- **How to complete this task**: Starting with the line that contains "15: (908, 290)" and stopping after the line that contains "28: (929, 323)", copy the entries below exactly. Include nothing else.

(Dataset entries)

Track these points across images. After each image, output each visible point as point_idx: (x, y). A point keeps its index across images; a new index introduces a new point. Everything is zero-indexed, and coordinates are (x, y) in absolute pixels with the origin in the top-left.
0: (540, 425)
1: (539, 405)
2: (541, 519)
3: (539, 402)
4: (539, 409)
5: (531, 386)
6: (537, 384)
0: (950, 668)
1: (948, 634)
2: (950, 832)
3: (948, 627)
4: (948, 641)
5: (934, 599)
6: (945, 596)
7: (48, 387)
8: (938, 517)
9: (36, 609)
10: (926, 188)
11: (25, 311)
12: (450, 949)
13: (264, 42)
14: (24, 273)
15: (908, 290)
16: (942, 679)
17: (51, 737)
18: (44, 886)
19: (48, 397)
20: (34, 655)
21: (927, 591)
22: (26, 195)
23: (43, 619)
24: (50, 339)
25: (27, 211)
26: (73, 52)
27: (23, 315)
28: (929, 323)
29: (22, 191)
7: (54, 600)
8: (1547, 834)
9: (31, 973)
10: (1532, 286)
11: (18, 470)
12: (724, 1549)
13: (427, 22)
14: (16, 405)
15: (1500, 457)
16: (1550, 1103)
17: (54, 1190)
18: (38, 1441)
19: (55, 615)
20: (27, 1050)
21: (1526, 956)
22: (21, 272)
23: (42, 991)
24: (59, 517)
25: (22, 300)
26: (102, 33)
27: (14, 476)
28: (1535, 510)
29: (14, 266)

...

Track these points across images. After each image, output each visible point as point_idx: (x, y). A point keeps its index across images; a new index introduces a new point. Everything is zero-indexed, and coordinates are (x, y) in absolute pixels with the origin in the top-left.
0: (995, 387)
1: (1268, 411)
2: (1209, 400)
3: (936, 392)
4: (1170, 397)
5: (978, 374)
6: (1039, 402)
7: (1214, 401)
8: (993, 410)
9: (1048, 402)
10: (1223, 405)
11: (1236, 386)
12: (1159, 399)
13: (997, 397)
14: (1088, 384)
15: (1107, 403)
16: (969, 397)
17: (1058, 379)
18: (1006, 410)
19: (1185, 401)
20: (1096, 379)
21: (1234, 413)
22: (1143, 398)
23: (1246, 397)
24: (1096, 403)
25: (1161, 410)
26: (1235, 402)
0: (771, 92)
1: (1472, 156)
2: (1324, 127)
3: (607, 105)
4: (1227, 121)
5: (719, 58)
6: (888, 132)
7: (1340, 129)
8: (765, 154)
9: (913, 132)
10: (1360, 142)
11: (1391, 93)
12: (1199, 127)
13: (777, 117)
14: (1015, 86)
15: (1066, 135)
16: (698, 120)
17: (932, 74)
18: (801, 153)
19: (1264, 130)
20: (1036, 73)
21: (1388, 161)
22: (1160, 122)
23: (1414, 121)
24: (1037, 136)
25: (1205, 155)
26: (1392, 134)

==

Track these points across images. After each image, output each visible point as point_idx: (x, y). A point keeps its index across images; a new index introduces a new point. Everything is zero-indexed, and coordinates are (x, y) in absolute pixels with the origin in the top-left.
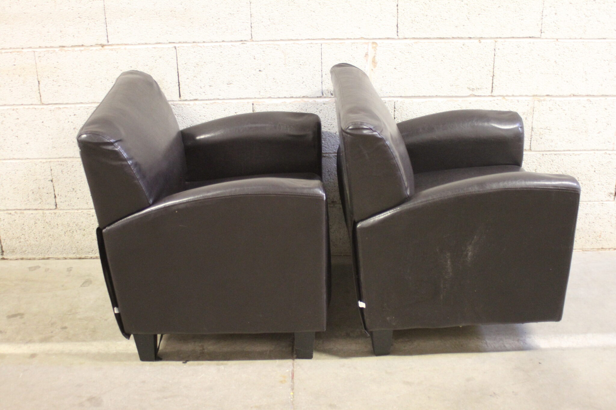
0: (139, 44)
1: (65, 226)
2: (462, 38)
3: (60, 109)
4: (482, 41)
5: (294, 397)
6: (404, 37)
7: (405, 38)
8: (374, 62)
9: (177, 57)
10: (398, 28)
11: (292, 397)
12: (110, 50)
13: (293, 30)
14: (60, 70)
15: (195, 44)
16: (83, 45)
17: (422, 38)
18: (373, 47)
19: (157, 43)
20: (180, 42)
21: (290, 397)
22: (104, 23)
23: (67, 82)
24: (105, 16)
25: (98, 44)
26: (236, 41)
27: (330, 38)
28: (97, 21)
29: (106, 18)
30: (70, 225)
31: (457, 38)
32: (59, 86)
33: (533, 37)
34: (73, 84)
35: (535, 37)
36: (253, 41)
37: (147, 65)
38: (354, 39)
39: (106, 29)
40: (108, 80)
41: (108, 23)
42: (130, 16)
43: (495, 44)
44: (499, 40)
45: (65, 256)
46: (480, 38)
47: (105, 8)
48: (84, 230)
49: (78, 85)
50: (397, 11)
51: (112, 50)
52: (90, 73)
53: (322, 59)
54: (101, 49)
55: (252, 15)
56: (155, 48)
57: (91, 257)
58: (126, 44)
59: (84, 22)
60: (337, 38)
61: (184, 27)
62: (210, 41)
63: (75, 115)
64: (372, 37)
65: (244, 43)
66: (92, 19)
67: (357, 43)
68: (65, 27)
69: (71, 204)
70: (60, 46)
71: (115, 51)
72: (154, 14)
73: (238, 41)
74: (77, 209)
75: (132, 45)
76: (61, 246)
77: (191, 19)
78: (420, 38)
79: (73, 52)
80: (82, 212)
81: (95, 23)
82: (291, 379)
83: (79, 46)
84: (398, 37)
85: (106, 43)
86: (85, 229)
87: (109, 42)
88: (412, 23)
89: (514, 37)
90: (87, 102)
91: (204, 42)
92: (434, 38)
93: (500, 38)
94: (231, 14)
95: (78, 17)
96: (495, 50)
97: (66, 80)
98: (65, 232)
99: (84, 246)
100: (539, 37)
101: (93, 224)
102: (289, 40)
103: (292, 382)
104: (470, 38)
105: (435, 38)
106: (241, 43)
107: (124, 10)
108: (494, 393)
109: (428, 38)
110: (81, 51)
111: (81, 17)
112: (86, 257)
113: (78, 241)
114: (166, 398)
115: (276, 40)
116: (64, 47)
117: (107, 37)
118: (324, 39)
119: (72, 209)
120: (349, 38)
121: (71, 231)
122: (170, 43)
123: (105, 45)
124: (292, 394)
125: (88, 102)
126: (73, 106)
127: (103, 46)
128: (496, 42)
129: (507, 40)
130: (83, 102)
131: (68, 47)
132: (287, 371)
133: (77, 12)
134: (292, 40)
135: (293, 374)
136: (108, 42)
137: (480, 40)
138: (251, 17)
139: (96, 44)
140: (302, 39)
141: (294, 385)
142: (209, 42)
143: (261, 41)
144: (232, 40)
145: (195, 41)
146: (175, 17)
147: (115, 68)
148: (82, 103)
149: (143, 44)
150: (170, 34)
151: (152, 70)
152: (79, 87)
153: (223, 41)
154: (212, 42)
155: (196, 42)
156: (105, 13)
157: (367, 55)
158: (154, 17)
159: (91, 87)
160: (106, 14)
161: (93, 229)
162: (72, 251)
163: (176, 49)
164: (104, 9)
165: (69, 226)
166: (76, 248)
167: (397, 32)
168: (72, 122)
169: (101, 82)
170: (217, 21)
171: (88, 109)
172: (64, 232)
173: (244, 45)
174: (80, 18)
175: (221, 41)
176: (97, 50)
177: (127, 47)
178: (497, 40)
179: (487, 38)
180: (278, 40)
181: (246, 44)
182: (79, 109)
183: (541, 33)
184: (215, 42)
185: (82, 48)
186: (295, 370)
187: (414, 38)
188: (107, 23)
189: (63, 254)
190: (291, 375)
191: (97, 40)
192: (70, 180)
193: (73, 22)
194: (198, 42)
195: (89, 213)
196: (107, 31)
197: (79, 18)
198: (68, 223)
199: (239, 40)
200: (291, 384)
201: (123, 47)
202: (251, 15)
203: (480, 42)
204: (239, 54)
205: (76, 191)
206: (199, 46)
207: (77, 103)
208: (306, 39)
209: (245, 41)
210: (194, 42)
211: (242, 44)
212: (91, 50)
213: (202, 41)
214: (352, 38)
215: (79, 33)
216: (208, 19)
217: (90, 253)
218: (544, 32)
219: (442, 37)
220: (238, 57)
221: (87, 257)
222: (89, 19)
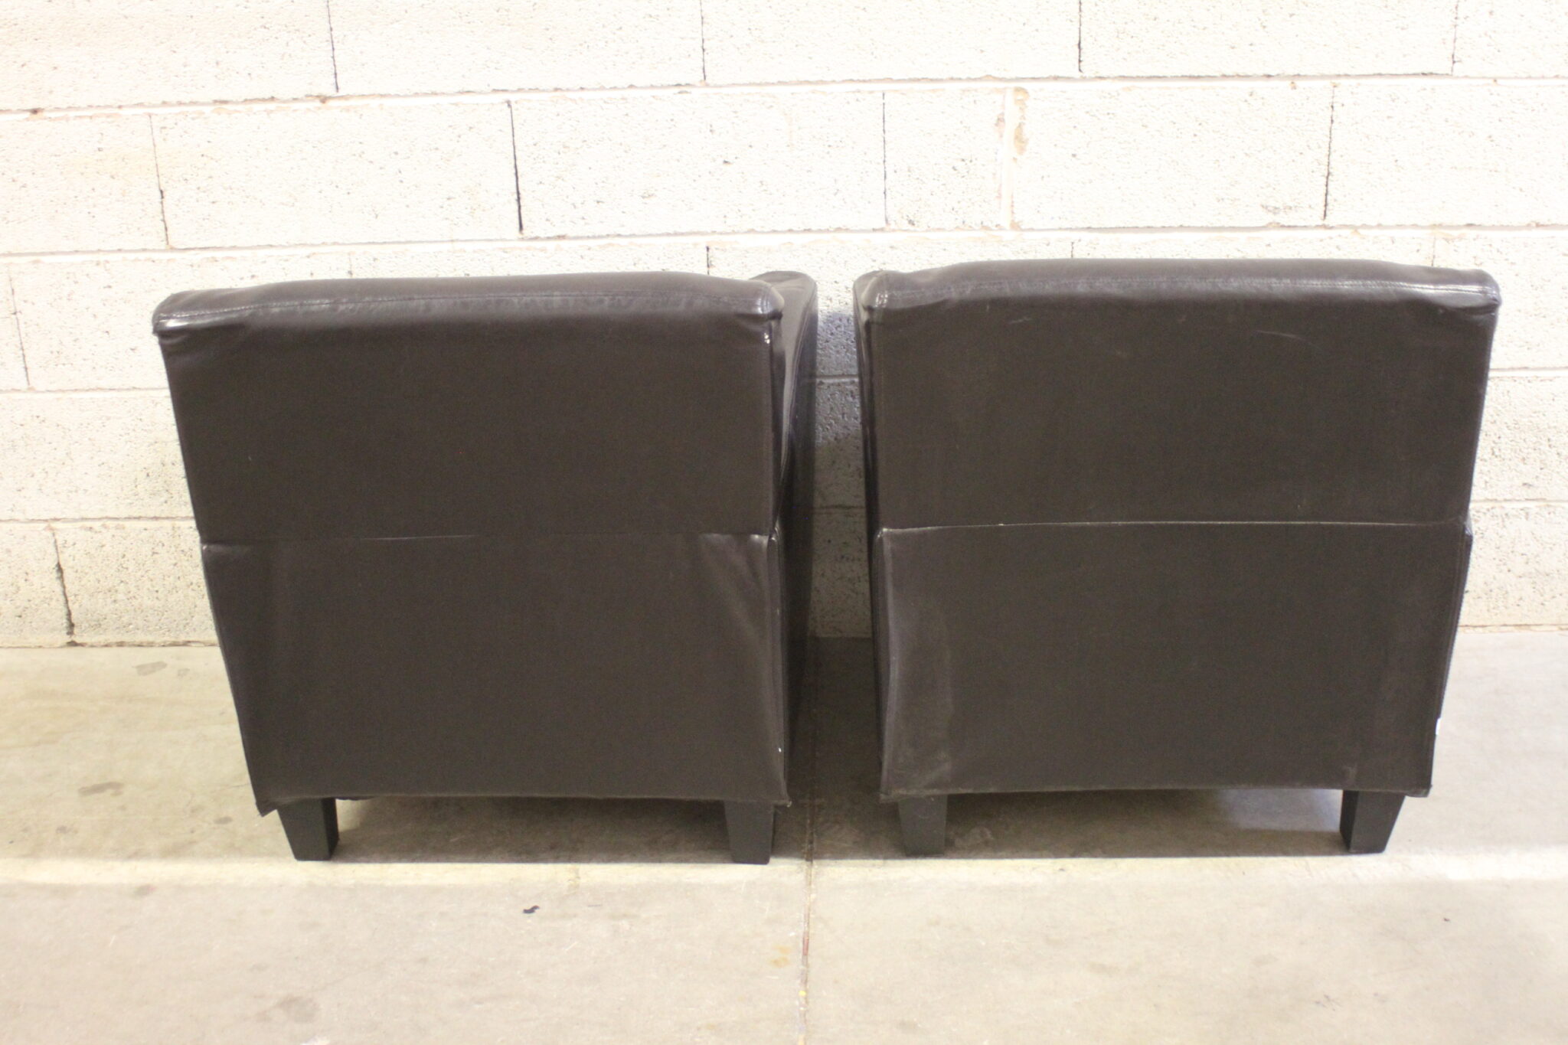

- **Result of the exercise**:
15: (908, 290)
16: (942, 679)
17: (51, 737)
18: (44, 886)
19: (48, 397)
20: (34, 655)
21: (927, 591)
22: (26, 195)
23: (43, 619)
24: (50, 339)
25: (27, 211)
26: (73, 52)
27: (23, 315)
28: (929, 323)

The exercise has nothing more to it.